Work instructions: Look through the records below for the line with "that our bodies…" and the line with "again, next time. I love you.", then return those lines and all lines between, exactly.

(Extracted data entries)
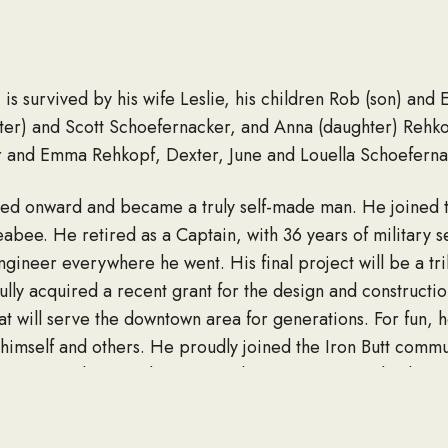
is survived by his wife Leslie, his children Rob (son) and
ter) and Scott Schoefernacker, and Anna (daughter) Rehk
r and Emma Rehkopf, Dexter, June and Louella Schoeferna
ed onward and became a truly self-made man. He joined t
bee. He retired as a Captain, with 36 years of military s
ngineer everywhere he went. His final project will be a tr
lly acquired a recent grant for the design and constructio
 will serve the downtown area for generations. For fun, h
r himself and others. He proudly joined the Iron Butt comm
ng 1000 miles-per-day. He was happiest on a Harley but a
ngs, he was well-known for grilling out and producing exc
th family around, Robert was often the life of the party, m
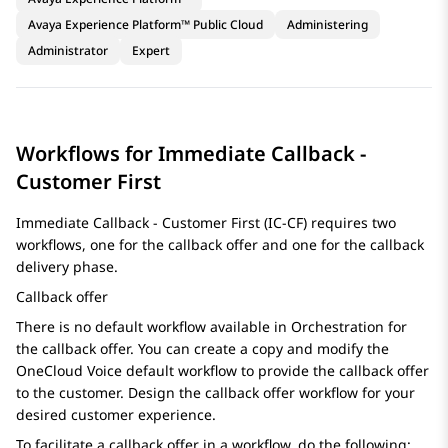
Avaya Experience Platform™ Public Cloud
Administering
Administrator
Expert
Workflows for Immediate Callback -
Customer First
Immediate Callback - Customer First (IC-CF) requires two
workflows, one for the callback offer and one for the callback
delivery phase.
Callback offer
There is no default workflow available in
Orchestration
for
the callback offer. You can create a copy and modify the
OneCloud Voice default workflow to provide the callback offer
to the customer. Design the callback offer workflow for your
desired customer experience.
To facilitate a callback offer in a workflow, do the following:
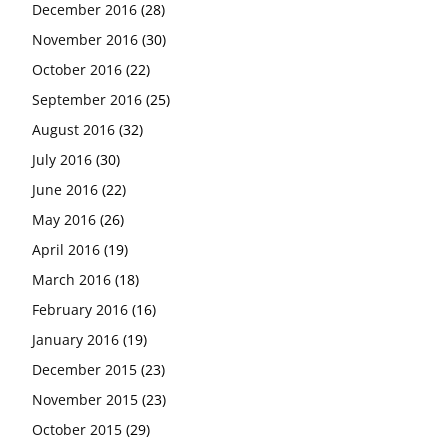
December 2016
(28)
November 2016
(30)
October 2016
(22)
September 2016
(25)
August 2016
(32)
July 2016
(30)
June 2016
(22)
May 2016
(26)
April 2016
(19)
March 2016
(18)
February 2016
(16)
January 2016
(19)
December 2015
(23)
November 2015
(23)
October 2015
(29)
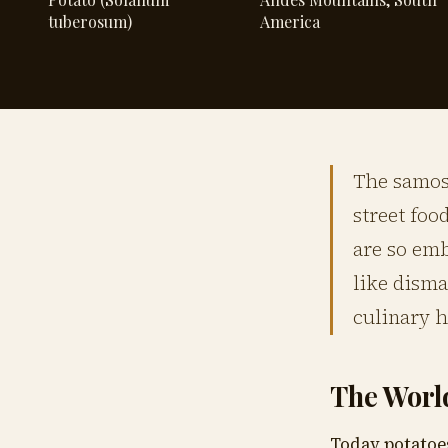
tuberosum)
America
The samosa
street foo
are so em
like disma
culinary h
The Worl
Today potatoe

==

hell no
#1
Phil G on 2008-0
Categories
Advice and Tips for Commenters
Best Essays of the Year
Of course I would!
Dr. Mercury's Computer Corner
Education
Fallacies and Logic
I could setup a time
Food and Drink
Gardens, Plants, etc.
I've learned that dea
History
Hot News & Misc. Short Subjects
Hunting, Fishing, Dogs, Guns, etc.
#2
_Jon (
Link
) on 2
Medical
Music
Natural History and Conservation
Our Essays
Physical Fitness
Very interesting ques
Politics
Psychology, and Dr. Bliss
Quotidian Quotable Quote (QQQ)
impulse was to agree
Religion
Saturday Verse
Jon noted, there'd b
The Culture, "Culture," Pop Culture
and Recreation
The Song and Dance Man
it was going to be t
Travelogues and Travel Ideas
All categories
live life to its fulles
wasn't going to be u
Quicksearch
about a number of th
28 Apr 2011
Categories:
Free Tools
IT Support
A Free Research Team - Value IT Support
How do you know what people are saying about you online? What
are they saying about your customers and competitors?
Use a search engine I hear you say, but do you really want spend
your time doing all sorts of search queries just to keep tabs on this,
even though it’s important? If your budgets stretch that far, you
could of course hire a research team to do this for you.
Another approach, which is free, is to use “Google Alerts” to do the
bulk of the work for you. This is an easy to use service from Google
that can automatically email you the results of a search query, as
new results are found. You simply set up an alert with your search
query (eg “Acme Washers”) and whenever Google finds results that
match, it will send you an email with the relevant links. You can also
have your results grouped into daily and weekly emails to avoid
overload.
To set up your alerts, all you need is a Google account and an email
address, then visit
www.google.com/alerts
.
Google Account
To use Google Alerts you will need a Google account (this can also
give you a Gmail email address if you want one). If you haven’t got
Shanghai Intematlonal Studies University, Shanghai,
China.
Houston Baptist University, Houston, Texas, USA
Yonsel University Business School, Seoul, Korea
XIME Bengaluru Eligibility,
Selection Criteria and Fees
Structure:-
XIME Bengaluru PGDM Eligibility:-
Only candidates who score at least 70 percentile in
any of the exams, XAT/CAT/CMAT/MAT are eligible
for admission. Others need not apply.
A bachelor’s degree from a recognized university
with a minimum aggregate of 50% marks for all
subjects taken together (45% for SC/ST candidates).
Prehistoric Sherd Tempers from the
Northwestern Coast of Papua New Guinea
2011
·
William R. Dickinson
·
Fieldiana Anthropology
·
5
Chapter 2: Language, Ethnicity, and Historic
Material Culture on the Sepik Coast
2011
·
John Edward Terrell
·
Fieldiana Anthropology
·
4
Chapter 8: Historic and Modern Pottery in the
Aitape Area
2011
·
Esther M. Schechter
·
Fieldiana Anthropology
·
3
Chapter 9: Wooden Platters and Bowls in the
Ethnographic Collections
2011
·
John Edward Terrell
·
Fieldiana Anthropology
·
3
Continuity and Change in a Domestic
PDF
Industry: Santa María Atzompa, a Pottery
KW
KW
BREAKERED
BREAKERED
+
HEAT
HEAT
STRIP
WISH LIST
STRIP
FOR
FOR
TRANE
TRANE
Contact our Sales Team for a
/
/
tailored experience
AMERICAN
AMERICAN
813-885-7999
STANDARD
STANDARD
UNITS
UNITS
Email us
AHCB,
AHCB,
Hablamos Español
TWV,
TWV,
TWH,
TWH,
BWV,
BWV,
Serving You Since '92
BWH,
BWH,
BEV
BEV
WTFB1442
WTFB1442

==

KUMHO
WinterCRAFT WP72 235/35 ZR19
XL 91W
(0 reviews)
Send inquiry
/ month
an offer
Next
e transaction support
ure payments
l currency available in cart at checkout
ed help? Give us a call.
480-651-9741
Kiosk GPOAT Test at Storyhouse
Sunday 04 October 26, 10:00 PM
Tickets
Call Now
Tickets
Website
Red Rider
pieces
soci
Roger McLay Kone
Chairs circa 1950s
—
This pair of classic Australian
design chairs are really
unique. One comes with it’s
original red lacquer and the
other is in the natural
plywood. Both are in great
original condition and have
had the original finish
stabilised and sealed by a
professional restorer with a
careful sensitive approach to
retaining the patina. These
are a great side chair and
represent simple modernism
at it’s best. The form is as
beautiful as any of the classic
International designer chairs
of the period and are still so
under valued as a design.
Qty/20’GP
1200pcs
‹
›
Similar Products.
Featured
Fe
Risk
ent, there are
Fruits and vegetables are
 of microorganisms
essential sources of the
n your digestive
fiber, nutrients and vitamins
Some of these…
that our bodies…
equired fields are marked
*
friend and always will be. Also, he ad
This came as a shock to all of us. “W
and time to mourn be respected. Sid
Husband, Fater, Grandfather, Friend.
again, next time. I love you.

Written solution:
that our bodies…
equired fields are marked
*
friend and always will be. Also, he ad
This came as a shock to all of us. “W
and time to mourn be respected. Sid
Husband, Fater, Grandfather, Friend.
again, next time. I love you.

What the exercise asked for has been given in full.